As some inexpensive metals can react with steam to liberate H2, I speculate that a thermite mix with some kind of inserted funnels (possibly porous) containing a metal hydrate or hydroxide (that would liberate its H2O at a higher temperature) might be interesting (but likely unsafe due to sputtering) to test out.

I recently read a patent that could recycle Cl2 in a reaction chain by heating CuCl2 + a metal. This could serve here as a high temperature chlorine source to replace oxygen.

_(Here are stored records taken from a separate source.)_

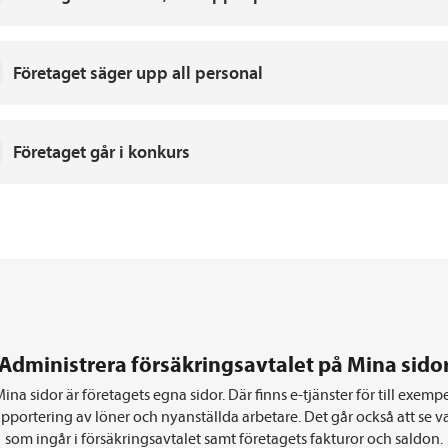
Företaget säger upp all personal
Företaget går i konkurs
Administrera försäkrings­avtalet på Mina sido
ina sidor är företagets egna sidor. Där finns e-tjänster för till exemp
apportering av löner och nyanställda arbetare. Det går också att se v
som ingår i försäkrings­avtalet samt företagets fakturor och saldon.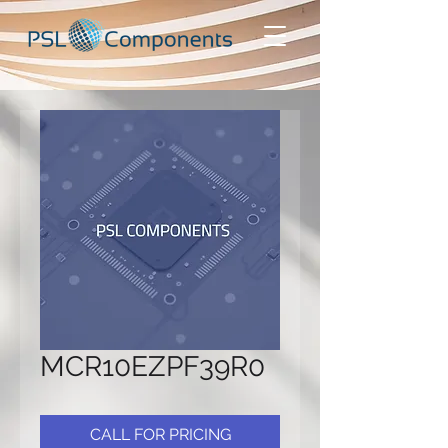
MCR10EZPF39R0
CALL FOR PRICING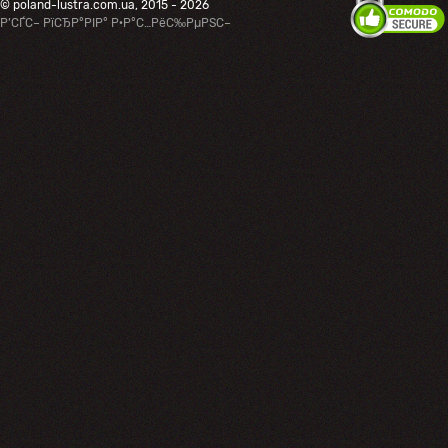
© poland-lustra.com.ua, 2015 - 2026
Р’СЃС– РїСЂР°РІР° Р·Р°С…РёС‰РµРЅС–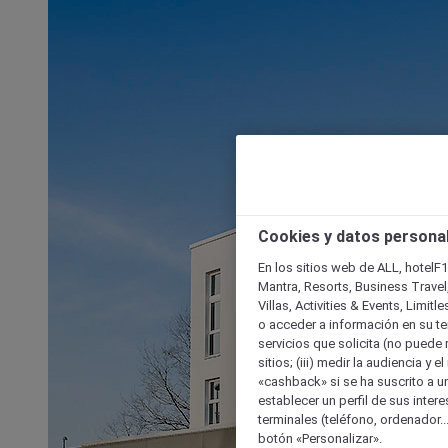
Cookies y datos persona
En los sitios web de ALL, hotelF1
Mantra, Resorts, Business Travel
Villas, Activities & Events, Limit
o acceder a información en su ter
servicios que solicita (no puede 
sitios; (iii) medir la audiencia y 
«cashback» si se ha suscrito a uno
establecer un perfil de sus inter
terminales (teléfono, ordenador..
botón «Personalizar».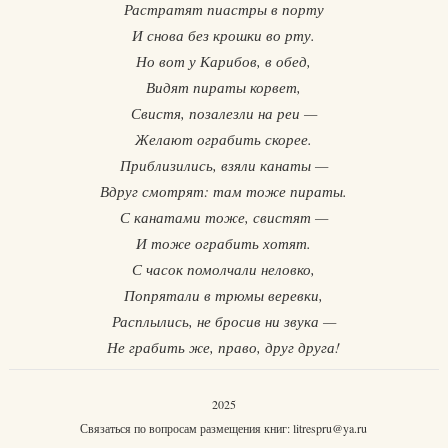
Растратят пиастры в порту
И снова без крошки во рту.
Но вот у Карибов, в обед,
Видят пираты корвет,
Свистя, позалезли на реи —
Желают ограбить скорее.
Приблизились, взяли канаты —
Вдруг смотрят: там тоже пираты.
С канатами тоже, свистят —
И тоже ограбить хотят.
С часок помолчали неловко,
Попрятали в трюмы веревки,
Расплылись, не бросив ни звука —
Не грабить же, право, друг друга!
2025
Связаться по вопросам размещения книг:
litrespru@ya.ru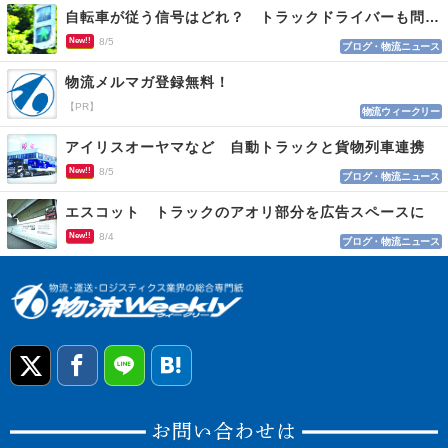
自転車が従う信号はどれ？ トラックドライバーも問われる認識
New!!
8/5
ブログ・物流ニュース
物流メルマガ登録無料！
【PR】
物流ウィークリー
アイリスオーヤマなど 自動トラックと貨物列車連携
New!!
8/5
ブログ・物流ニュース
エスコット トラックのアオリ部分を広告スペースに
New!!
8/4
ブログ・物流ニュース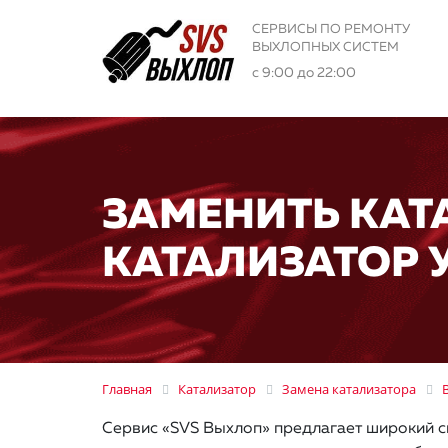
СЕРВИСЫ ПО РЕМОНТУ
ВЫХЛОПНЫХ СИСТЕМ
с 9:00 до 22:00
ЗАМЕНИТЬ КАТ
КАТАЛИЗАТОР У 
Главная
Катализатор
Замена катализатора
Сервис «SVS Выхлоп» предлагает широкий с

More generally, porous funnels consisting of chemical mix upon contact with steam could be a source of a highly flammable gas cloud that could detonate subsequently with atmospheric oxygen (a thermobaric explosion, yes extremely unsafe).

Those with more knowledge of explosives noted for their rapid hot gas production could also be included in the design.

However, as we are talking about items that could serve potentially as tools of terror as well, I think a rather vague outline is in order along with a lot more obtuse theory.
------------------------------------

Note, the prior theoretical comments concerning sustainability of the thermite mix and propagation dynamics is made more complex by my suggestion of funnel zones (of various sizes and external material compositions) forming a heterogeneous reaction system.

Note, if my funnel structure totally dissipated at the commencement of the thermite, one would have, in effect, a non-homogenuous thermite reaction mix.